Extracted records

------------------------------------

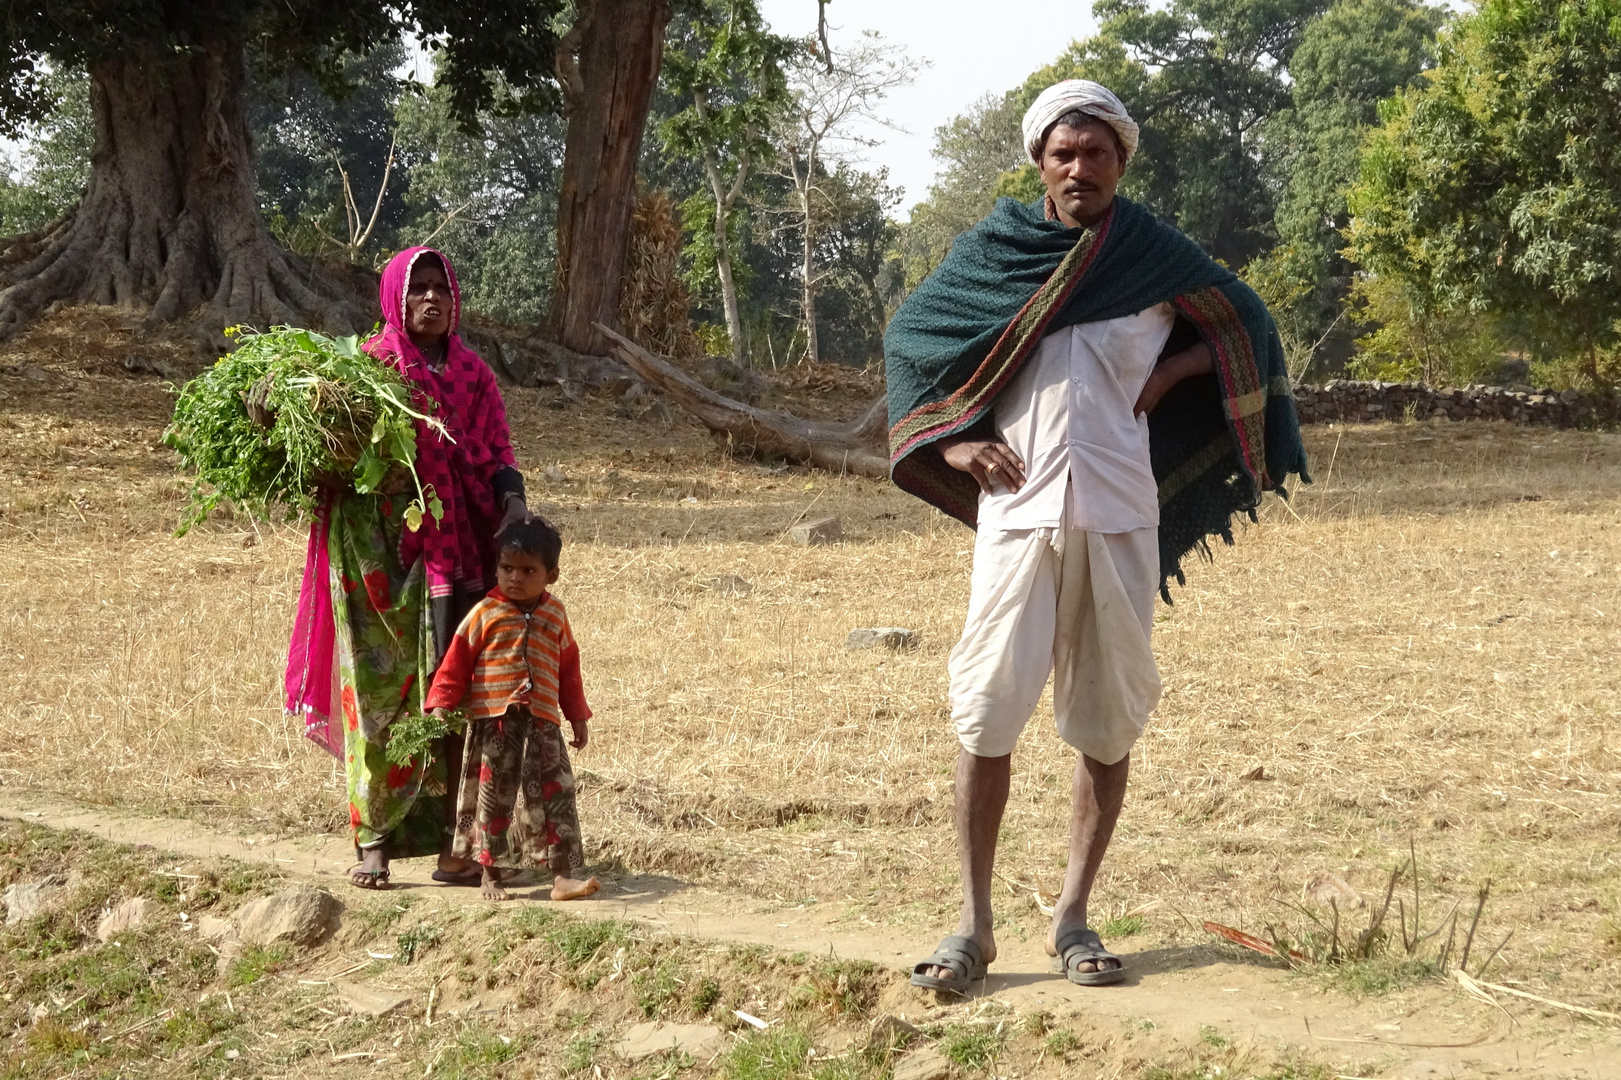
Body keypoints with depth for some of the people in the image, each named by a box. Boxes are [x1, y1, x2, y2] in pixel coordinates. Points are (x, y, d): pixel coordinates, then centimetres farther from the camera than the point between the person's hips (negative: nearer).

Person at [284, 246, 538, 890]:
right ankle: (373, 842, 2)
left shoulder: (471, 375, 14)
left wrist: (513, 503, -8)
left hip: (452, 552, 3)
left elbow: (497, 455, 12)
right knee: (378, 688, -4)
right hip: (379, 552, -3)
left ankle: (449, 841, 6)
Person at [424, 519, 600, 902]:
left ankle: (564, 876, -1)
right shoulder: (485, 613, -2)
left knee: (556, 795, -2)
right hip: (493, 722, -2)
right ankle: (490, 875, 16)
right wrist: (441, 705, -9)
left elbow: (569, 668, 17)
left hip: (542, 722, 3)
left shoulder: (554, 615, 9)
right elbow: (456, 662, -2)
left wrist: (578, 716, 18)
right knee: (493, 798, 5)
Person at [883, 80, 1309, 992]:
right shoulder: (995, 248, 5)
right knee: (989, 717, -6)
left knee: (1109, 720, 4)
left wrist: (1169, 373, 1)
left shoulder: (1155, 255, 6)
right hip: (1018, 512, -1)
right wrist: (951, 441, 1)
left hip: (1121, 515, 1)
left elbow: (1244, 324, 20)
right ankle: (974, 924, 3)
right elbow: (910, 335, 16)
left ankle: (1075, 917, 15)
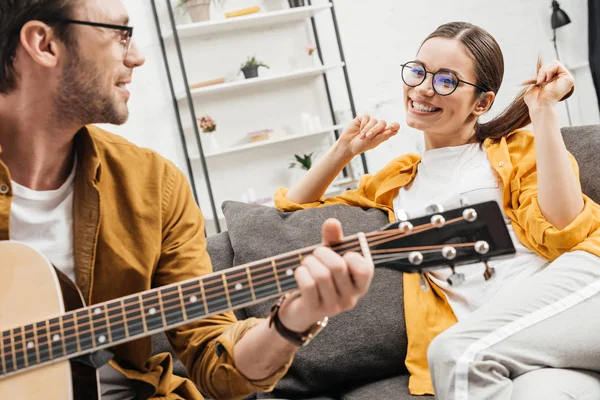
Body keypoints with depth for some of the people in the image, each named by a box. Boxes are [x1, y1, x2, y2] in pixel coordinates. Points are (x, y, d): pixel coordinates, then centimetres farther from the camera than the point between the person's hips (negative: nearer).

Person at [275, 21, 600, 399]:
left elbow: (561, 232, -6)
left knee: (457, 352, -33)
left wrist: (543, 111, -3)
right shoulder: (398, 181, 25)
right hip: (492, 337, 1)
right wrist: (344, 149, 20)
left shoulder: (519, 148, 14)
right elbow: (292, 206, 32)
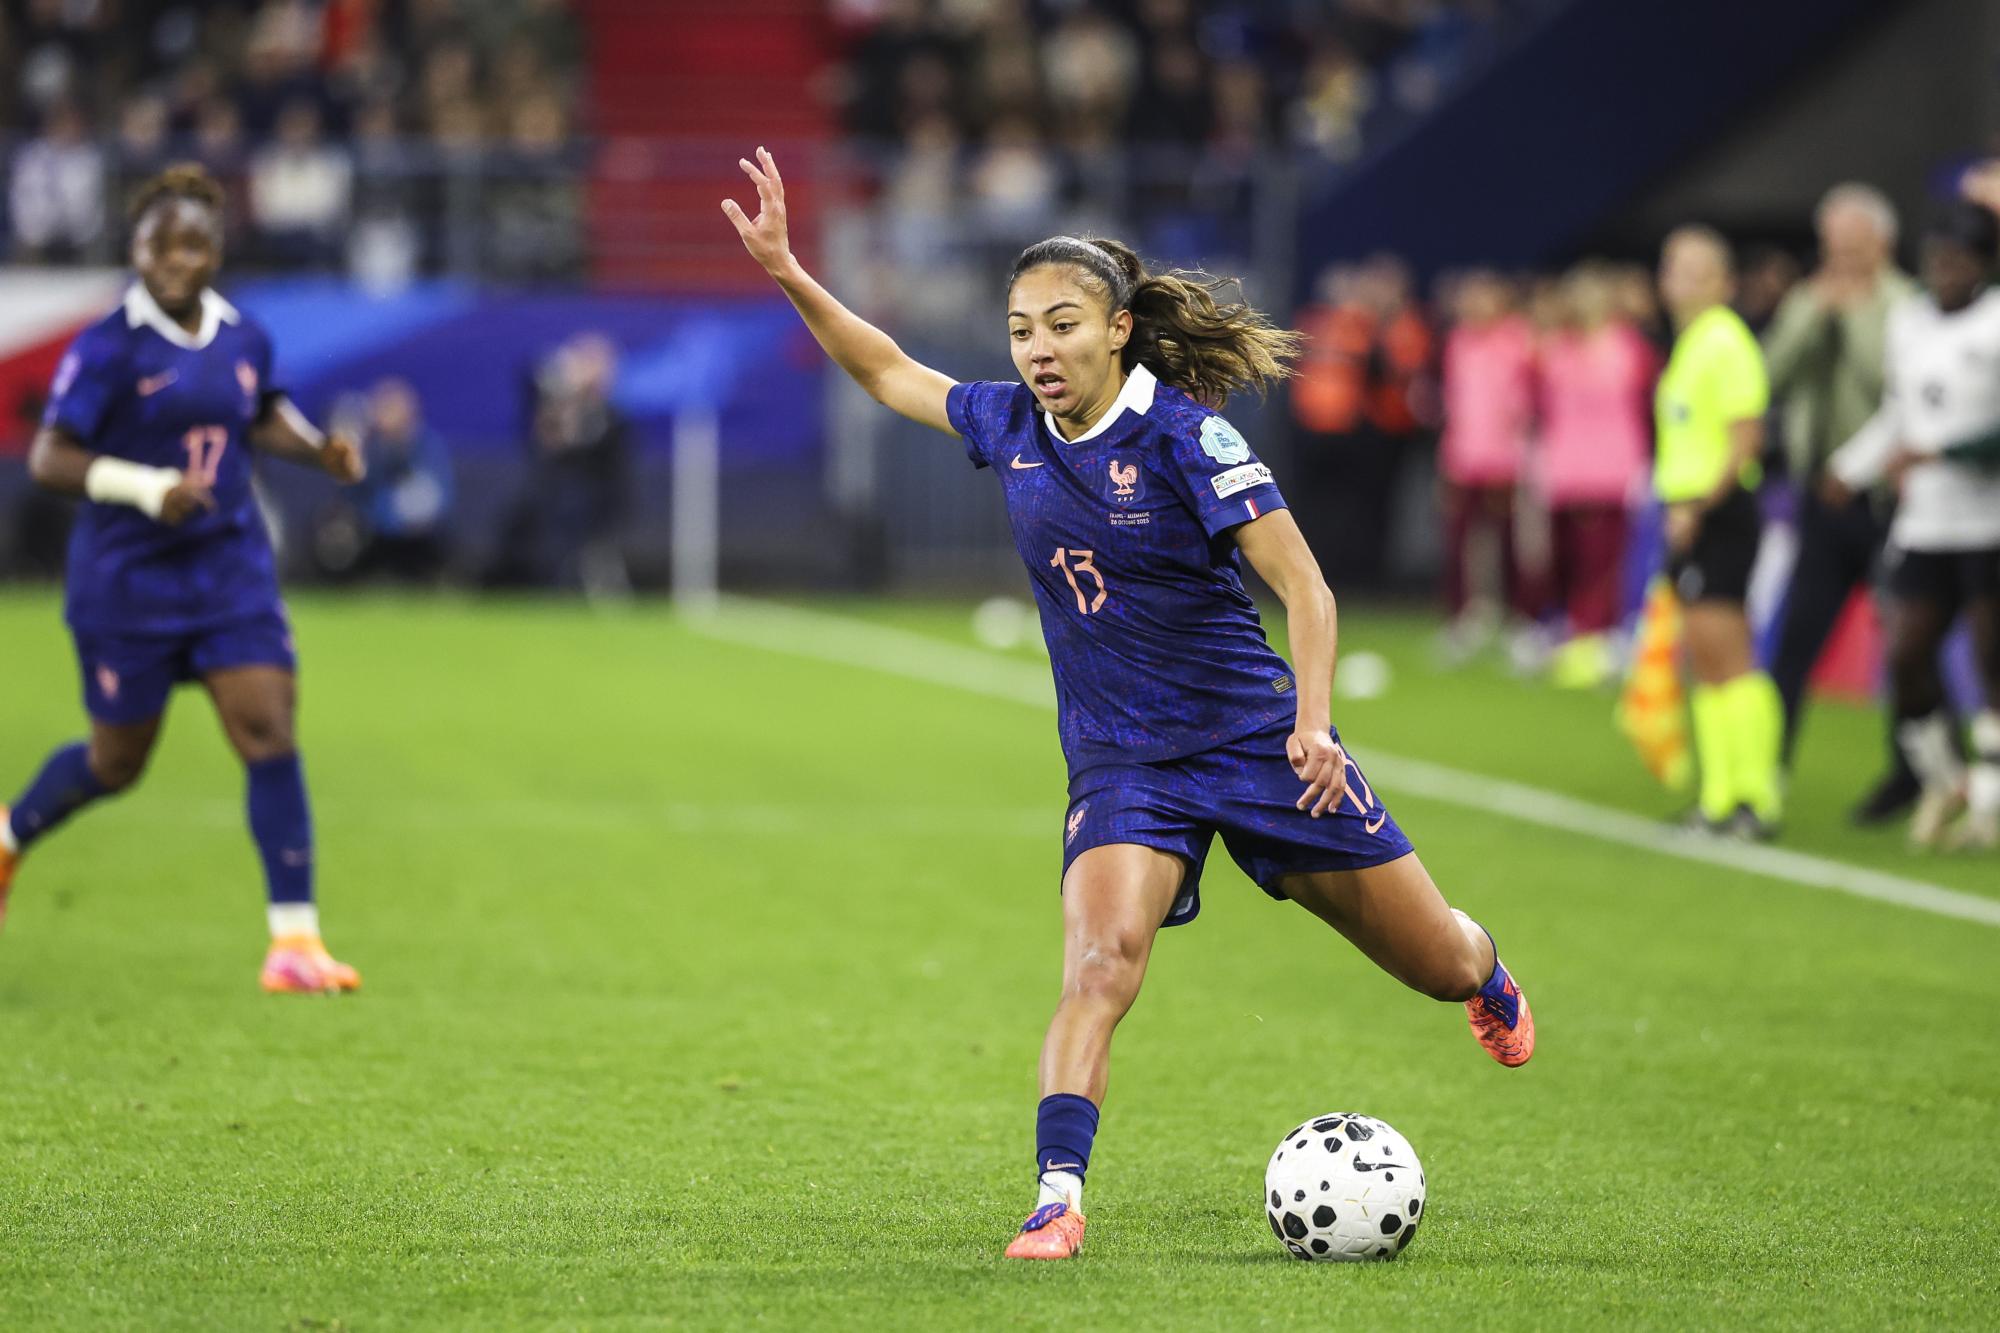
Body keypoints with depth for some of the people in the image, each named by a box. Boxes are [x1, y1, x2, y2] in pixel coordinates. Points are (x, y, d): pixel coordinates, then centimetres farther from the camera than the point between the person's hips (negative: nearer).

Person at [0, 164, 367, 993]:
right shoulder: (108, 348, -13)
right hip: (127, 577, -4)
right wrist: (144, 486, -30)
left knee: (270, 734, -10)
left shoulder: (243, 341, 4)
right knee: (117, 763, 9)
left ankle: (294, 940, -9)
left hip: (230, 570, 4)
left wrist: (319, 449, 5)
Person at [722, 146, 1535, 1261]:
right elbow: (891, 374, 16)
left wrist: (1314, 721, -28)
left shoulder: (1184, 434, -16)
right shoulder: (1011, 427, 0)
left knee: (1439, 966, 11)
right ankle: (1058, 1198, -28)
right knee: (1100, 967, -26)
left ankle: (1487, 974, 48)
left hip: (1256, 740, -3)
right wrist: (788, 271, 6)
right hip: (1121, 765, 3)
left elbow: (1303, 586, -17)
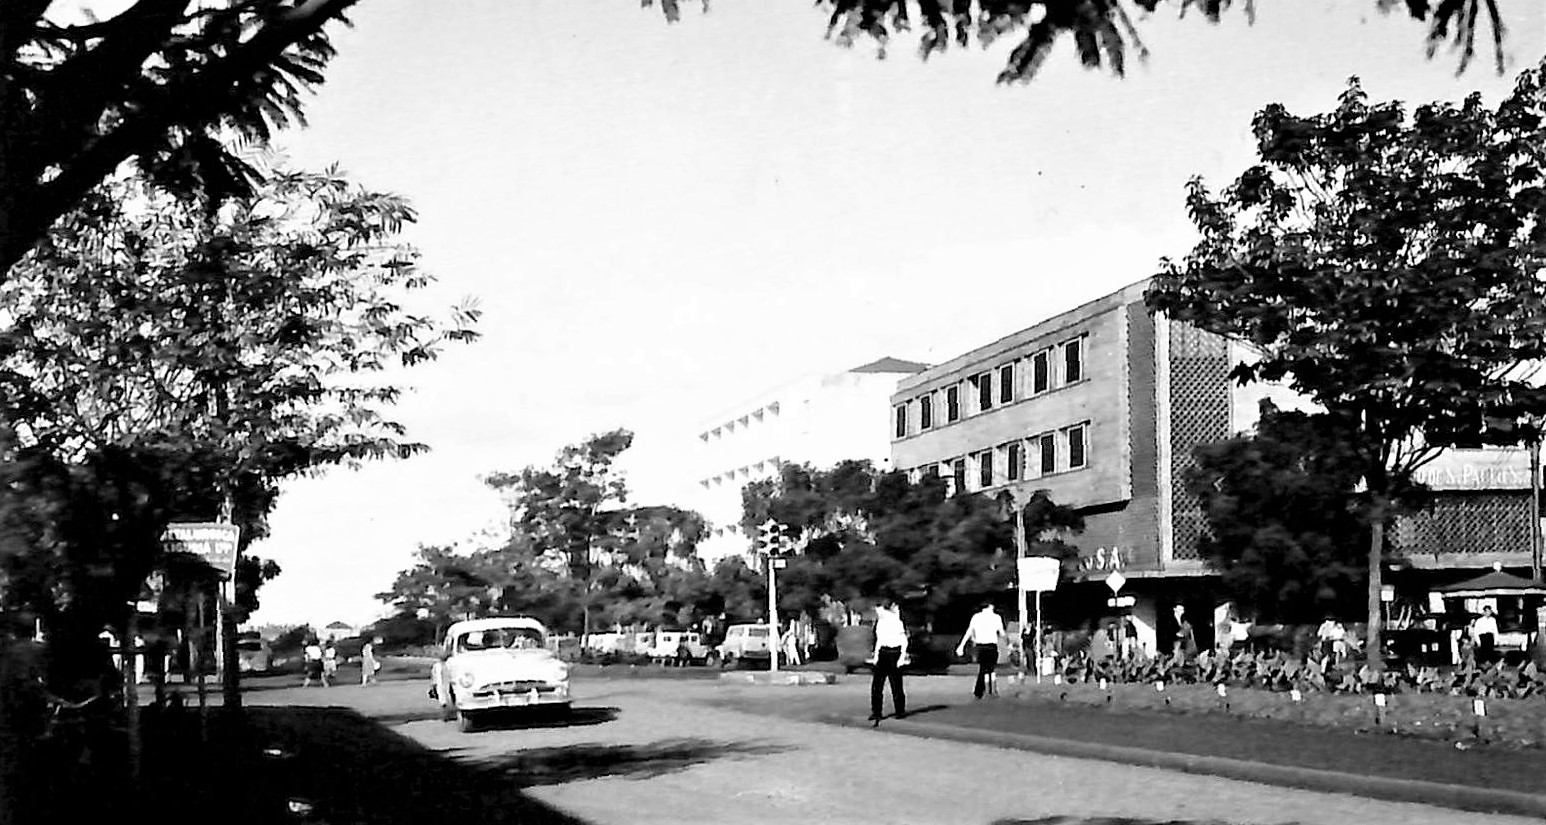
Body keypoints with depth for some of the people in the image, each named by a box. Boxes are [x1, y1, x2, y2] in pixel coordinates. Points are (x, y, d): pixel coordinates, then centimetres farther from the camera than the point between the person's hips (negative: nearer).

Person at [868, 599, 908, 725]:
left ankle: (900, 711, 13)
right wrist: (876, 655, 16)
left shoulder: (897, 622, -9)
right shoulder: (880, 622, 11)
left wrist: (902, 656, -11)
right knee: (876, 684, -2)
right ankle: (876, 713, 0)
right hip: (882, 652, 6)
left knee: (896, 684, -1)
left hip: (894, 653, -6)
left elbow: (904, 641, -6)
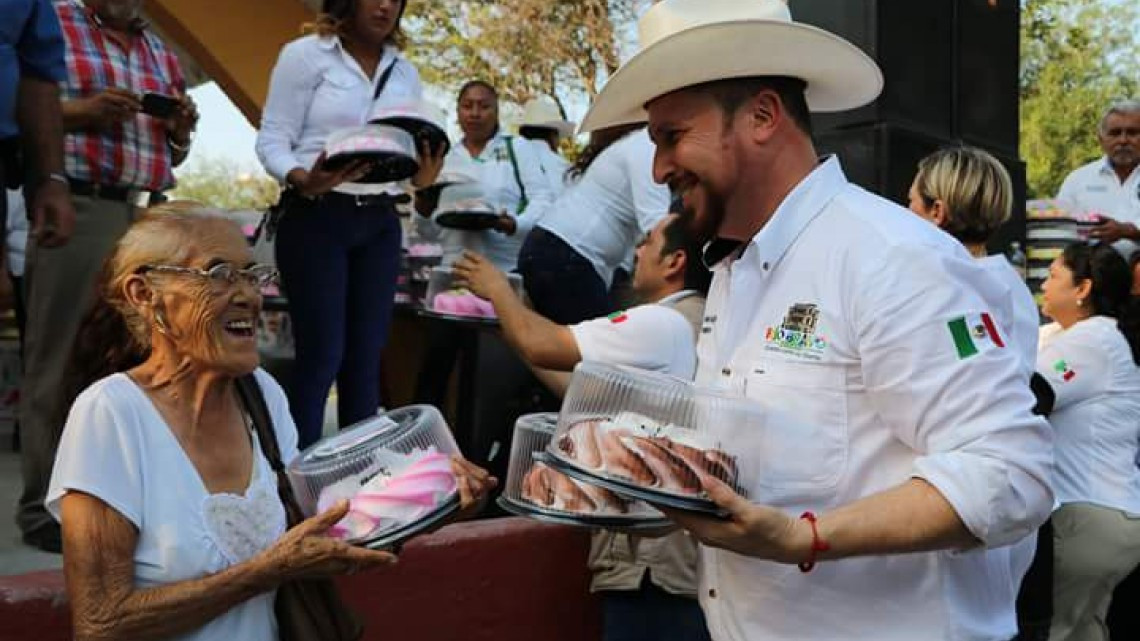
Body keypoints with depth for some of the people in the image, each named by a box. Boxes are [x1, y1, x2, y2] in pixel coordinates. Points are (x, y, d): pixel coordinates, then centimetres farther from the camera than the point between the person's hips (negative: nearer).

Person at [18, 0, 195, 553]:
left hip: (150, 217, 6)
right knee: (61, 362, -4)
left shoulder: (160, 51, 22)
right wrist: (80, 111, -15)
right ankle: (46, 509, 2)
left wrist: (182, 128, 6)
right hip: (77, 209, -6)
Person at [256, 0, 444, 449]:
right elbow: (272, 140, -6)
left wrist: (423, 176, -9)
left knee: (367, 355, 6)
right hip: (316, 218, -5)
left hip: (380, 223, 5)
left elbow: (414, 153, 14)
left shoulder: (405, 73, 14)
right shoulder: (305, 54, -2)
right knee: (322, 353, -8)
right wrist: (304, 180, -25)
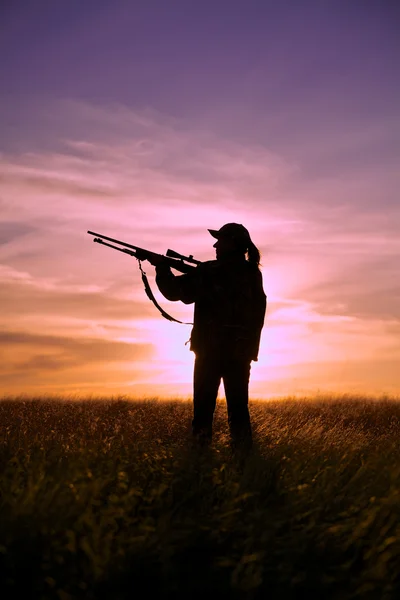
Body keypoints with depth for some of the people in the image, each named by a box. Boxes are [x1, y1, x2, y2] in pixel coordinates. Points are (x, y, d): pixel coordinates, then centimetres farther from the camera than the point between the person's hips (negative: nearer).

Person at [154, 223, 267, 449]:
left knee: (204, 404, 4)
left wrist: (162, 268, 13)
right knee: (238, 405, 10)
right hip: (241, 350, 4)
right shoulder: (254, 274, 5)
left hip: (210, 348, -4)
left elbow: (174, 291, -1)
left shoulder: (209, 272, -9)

------------------------------------

• _PROBLEM DETAILS_: Write out the items above again with every "Person at" changed to "Subject at" and everything else left as it is. Leave the pictures out of your answer.

• _RESPONSE BELOW_:
Body keypoints with depth for some of the people in the image, each named by a box. Boxes are [x1, y1, x2, y2] in pixel coordinates. Points are (x, y, d): pixel coordinates, then centimetres farther from the camera than the point between the person's hips (negative: nearer).

Subject at [284, 246, 538, 890]:
right ankle: (373, 842, 2)
left shoulder: (471, 375, 14)
left wrist: (513, 503, -8)
left hip: (452, 552, 3)
left elbow: (497, 455, 12)
right knee: (378, 688, -4)
right hip: (379, 552, -3)
left ankle: (449, 841, 6)
Subject at [424, 519, 600, 902]:
left ankle: (564, 876, -1)
right shoulder: (485, 613, -2)
left knee: (556, 795, -2)
right hip: (493, 722, -2)
right ankle: (490, 875, 16)
right wrist: (441, 705, -9)
left elbow: (569, 668, 17)
left hip: (542, 722, 3)
left shoulder: (554, 615, 9)
right elbow: (456, 662, -2)
left wrist: (578, 716, 18)
right knee: (493, 798, 5)
Subject at [883, 80, 1309, 992]:
right shoulder: (995, 248, 5)
right knee: (989, 717, -6)
left knee: (1109, 720, 4)
left wrist: (1169, 373, 1)
left shoulder: (1155, 255, 6)
right hip: (1018, 512, -1)
right wrist: (951, 441, 1)
left hip: (1121, 515, 1)
left elbow: (1244, 324, 20)
right ankle: (974, 924, 3)
right elbow: (910, 335, 16)
left ankle: (1075, 917, 15)
Body keypoints with depth for some of the people in the image, each named by a box. Boxes are [x1, y1, x2, y2] in pixel coordinates. Points are (x, y, d): pixel coordinates, then centimetres farther from the camera than the point between the person's hips (negative: nearer).

Subject at [275, 21, 600, 399]:
left elbow: (561, 232, -6)
left knee: (457, 352, -33)
left wrist: (543, 111, -3)
right shoulder: (398, 181, 25)
right hip: (492, 337, 1)
right wrist: (344, 149, 20)
left shoulder: (519, 148, 14)
right elbow: (292, 206, 32)
Body keypoints with depth for some of the people in the image, each named by a box. Boxes are [x1, y1, x2, y2] in pixel coordinates. Points are (x, y, d): pixel coordinates, then centimetres farther from the camera than the point between the person's hips (negative: nearer).

Subject at [0, 164, 367, 993]:
right shoulder: (108, 348, -13)
right hip: (127, 577, -4)
right wrist: (144, 486, -30)
left knee: (270, 734, -10)
left shoulder: (243, 341, 4)
right knee: (117, 763, 9)
left ankle: (294, 940, -9)
left hip: (230, 570, 4)
left wrist: (319, 449, 5)
Subject at [722, 146, 1535, 1261]:
right elbow: (891, 374, 16)
left wrist: (1314, 721, -28)
left shoulder: (1184, 434, -16)
right shoulder: (1011, 427, 0)
left knee: (1439, 966, 11)
right ankle: (1058, 1198, -28)
right knee: (1100, 967, -26)
left ankle: (1487, 974, 48)
left hip: (1256, 740, -3)
right wrist: (788, 271, 6)
right hip: (1121, 765, 3)
left elbow: (1303, 586, -17)
Body keypoints with depth for some of the people in the image, each named by a box. Boxes are [x1, y1, x2, y2] in pixel coordinates. Points are (x, y, d): pixel coordinates, then centimetres farther from the camera than the point between the person's hips (negative: nearer).

Subject at [868, 599, 908, 725]:
left ankle: (900, 711, 13)
right wrist: (876, 655, 16)
left shoulder: (897, 622, -9)
right shoulder: (880, 622, 11)
left wrist: (902, 656, -11)
right knee: (876, 684, -2)
right ankle: (876, 713, 0)
right hip: (882, 652, 6)
left knee: (896, 684, -1)
left hip: (894, 653, -6)
left elbow: (904, 641, -6)
Body keypoints with depth for some of the people in the image, each named by a box. Boxes are [x1, y1, x2, y2] in pixel coordinates. Points are (x, y, d): pixel coordinates, then centimetres farther from the camera than the point between the person's hips (negative: nearer).

Subject at [18, 0, 195, 553]:
left hip: (150, 217, 6)
right knee: (61, 362, -4)
left shoulder: (160, 51, 22)
right wrist: (80, 111, -15)
right ankle: (46, 509, 2)
left wrist: (182, 128, 6)
right hip: (77, 209, -6)
Subject at [256, 0, 444, 449]:
right elbow: (272, 140, -6)
left wrist: (423, 176, -9)
left knee: (367, 355, 6)
right hip: (316, 218, -5)
left hip: (380, 223, 5)
left elbow: (414, 153, 14)
left shoulder: (405, 73, 14)
right shoulder: (305, 54, -2)
right knee: (322, 353, -8)
right wrist: (304, 180, -25)
Body keypoints with depth for some of the people in the image, each named by a box. Boxes are [x1, y1, x2, y2] in pixel coordinates. Points are (x, y, d): pixel coordinates, then centimetres farther from the camera than the point between the person's hips (negative: nearer).

Subject at [154, 223, 267, 449]:
left knee: (204, 404, 4)
left wrist: (162, 268, 13)
right knee: (238, 405, 10)
right hip: (241, 350, 4)
right shoulder: (254, 274, 5)
left hip: (210, 348, -4)
left elbow: (174, 291, -1)
left shoulder: (209, 272, -9)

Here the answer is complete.